Bank of America analysts Justin Post and Nitin Bansal have increased their revenue projections for Google, attributing this boost to the integration of Gemini into Google Cloud and enhanced AI features in Google Search. In a recent research note, they expressed optimism about the growing AI integration throughout Google’s services, predicting that the wider implementation of AI overviews will enhance activity within the core Search segment. They noted that despite some initial challenges and humorous reactions to AI overviews making mistakes, they have raised their projected stock price for Google from $200 to $206.

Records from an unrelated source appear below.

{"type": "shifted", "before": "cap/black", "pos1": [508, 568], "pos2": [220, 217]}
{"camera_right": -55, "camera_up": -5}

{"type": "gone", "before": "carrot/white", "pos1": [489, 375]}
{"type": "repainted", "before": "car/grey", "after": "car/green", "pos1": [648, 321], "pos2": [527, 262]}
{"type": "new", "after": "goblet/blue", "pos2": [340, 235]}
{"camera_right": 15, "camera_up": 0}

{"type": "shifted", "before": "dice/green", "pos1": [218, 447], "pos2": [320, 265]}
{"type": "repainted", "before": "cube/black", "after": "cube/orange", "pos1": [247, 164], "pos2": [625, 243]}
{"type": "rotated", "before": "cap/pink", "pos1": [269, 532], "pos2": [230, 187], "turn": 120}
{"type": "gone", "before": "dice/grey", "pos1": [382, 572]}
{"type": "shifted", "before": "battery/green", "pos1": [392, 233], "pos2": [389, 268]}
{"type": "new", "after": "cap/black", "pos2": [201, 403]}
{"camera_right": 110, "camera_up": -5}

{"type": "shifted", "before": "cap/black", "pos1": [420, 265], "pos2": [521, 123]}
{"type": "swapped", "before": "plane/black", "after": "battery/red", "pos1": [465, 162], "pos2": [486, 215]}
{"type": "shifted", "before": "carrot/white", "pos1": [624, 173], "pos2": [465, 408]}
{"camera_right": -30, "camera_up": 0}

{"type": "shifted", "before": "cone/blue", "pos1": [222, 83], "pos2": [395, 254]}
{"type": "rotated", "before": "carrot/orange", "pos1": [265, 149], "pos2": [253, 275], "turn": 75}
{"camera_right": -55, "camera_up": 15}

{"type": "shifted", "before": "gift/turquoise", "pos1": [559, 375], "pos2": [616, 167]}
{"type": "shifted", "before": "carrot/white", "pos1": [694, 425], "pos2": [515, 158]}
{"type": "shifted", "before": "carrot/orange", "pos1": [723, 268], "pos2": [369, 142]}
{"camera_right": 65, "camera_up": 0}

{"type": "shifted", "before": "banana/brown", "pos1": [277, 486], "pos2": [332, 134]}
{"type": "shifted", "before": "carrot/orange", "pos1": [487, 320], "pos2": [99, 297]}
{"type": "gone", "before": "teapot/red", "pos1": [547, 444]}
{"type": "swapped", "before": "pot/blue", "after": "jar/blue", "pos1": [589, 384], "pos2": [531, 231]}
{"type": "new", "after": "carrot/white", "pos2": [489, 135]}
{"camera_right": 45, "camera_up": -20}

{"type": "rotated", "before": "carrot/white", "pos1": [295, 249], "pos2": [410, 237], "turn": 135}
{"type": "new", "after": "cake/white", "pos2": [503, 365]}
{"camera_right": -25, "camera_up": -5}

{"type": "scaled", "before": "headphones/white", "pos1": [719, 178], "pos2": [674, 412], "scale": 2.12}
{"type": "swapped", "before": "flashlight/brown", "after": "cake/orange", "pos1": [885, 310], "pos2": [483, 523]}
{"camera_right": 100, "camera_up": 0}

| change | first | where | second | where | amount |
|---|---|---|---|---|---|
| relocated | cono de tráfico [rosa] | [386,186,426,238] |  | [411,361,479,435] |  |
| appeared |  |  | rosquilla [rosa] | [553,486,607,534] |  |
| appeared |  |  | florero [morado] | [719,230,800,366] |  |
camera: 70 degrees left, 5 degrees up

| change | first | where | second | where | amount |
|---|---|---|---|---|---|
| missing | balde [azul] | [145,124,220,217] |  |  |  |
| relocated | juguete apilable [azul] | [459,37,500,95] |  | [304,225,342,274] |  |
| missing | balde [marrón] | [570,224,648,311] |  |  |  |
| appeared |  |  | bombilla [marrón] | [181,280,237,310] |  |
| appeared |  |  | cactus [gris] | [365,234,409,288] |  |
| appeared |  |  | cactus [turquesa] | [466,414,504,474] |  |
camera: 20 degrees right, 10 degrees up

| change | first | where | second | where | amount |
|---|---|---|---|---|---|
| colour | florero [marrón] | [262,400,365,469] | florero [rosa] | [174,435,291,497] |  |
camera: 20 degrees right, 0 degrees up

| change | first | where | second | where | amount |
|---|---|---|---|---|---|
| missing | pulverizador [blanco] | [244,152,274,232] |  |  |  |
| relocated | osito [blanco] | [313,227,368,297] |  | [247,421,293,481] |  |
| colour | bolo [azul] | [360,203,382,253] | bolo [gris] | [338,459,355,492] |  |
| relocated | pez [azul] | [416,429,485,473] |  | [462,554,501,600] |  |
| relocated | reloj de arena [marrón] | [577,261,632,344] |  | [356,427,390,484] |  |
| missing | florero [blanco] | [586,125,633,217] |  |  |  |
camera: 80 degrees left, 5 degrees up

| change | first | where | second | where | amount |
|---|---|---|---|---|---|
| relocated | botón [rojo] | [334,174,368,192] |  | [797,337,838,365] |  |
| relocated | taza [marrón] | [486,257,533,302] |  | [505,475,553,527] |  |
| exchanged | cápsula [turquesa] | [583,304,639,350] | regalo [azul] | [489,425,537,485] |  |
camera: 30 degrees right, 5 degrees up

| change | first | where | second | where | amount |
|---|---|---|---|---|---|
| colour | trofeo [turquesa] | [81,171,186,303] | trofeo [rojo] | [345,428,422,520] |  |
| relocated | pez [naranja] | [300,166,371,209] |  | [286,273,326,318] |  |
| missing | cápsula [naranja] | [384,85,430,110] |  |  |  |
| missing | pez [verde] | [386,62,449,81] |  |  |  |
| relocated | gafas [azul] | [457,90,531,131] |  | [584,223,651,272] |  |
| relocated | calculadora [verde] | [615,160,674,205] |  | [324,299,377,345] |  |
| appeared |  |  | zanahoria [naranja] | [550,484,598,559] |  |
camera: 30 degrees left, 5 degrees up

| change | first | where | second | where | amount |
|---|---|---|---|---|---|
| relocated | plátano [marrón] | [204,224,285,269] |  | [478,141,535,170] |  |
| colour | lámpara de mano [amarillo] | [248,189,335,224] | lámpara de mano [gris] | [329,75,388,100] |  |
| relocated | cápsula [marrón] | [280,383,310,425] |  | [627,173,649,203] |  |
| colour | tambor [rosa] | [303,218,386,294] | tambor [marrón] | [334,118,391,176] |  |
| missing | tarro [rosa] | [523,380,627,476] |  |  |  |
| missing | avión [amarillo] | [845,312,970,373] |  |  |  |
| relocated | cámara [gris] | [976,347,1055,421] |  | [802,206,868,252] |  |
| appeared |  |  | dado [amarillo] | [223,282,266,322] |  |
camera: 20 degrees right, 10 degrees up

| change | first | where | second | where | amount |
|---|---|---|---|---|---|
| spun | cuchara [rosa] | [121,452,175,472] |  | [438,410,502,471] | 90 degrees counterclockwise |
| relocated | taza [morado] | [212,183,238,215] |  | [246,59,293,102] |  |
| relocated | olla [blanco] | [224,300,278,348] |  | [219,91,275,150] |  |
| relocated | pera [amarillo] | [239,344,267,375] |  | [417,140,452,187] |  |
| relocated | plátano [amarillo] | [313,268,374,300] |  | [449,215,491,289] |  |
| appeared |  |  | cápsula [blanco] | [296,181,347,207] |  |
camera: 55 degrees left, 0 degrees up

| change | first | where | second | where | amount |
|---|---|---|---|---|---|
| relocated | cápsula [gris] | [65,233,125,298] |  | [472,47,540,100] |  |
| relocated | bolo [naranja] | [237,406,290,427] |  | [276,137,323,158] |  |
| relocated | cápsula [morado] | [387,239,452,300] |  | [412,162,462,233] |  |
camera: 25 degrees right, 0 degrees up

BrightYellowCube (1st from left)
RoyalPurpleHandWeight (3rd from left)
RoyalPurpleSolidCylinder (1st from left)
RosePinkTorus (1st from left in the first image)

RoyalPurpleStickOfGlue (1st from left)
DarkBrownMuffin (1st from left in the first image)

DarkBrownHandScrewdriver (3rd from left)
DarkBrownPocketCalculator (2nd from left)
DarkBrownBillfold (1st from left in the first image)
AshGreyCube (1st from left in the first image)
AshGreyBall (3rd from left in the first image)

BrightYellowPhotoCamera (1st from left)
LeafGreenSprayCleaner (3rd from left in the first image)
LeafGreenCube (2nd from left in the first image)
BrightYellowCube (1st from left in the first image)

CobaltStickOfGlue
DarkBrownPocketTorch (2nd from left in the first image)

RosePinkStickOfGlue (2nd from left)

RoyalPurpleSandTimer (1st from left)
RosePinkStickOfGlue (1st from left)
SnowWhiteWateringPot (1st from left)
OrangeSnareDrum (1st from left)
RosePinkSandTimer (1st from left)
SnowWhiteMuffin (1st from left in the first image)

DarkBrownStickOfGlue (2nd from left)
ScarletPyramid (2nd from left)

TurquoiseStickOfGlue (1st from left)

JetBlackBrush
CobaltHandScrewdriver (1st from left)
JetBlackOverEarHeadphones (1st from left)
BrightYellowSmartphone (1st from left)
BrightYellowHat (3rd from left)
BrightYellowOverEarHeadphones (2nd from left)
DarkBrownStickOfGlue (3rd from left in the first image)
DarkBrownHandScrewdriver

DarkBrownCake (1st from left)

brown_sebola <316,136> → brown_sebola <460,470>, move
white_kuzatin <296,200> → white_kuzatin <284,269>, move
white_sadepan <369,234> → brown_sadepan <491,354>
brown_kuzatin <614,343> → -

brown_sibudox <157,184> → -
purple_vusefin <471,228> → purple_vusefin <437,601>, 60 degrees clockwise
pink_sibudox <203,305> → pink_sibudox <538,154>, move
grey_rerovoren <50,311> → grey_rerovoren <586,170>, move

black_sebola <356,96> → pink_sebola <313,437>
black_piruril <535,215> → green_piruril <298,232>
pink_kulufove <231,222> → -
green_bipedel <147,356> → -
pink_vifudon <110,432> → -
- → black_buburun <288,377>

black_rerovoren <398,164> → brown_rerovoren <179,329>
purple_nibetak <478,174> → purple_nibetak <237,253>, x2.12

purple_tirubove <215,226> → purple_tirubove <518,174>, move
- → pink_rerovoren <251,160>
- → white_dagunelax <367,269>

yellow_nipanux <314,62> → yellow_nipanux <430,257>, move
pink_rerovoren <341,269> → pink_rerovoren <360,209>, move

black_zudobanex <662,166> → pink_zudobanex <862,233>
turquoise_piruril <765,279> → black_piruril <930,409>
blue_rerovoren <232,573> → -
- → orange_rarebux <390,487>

In April, Google reported a remarkable 60% profit increase for the first quarter, largely thanks to its AI initiatives, which led to a significant rise in its stock price and lifted the company’s market capitalization to over $2 trillion, joining the ranks of Apple, Microsoft, and Nvidia.

The strong performance in the first quarter was fueled by numerous AI product launches as part of the Gemini offerings, including an advanced universal AI assistant demonstrated at the Google I/O developer conference. Google claims that this latest version of Gemini AI performs 20% faster than the most recent ChatGPT model.

Dan Ives from Wedbush expressed a more cautious view on the AI Overviews but acknowledged that it could benefit Search monetization over time. He also noted that AI is already positively impacting Google Cloud, agreeing with other analysts that there will likely be a 27% increase in Cloud revenue compared to the previous year.

Doug Anmuth from J.P. Morgan echoed the optimistic views about Google, naming it one of the firm’s top tech stock picks alongside Uber and Amazon, citing confidence in the progress made with generative AI ahead of Alphabet’s upcoming earnings announcement.

However, Josh Beck, an analyst at Raymond James, cautioned that despite the current positive narrative surrounding Google’s AI advancements, it remains uncertain whether these developments will lead to sustained long-term sales growth for the company.